** Problem to solve **
Gather all lines from the material that contain "membranous".

** Given data **
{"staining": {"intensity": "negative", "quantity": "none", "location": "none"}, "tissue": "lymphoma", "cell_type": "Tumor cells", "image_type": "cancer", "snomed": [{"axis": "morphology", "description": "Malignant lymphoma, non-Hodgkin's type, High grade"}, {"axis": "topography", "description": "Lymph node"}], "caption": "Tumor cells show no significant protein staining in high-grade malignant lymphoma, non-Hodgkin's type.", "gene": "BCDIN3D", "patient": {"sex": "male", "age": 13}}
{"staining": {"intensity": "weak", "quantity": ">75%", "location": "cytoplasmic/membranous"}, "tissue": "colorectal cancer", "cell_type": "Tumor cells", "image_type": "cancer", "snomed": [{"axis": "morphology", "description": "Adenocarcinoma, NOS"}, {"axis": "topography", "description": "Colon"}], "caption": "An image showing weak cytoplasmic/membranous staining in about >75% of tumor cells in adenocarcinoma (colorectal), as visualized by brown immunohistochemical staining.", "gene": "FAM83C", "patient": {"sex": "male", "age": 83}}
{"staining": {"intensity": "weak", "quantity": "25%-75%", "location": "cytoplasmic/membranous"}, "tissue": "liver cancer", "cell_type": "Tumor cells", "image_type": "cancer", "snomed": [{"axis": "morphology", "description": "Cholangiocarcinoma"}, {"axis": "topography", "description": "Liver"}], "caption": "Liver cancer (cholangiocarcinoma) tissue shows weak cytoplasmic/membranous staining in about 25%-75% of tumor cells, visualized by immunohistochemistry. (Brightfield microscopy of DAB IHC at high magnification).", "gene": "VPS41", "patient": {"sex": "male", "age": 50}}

** Result **
{"staining": {"intensity": "weak", "quantity": ">75%", "location": "cytoplasmic/membranous"}, "tissue": "colorectal cancer", "cell_type": "Tumor cells", "image_type": "cancer", "snomed": [{"axis": "morphology", "description": "Adenocarcinoma, NOS"}, {"axis": "topography", "description": "Colon"}], "caption": "An image showing weak cytoplasmic/membranous staining in about >75% of tumor cells in adenocarcinoma (colorectal), as visualized by brown immunohistochemical staining.", "gene": "FAM83C", "patient": {"sex": "male", "age": 83}}
{"staining": {"intensity": "weak", "quantity": "25%-75%", "location": "cytoplasmic/membranous"}, "tissue": "liver cancer", "cell_type": "Tumor cells", "image_type": "cancer", "snomed": [{"axis": "morphology", "description": "Cholangiocarcinoma"}, {"axis": "topography", "description": "Liver"}], "caption": "Liver cancer (cholangiocarcinoma) tissue shows weak cytoplasmic/membranous staining in about 25%-75% of tumor cells, visualized by immunohistochemistry. (Brightfield microscopy of DAB IHC at high magnification).", "gene": "VPS41", "patient": {"sex": "male", "age": 50}}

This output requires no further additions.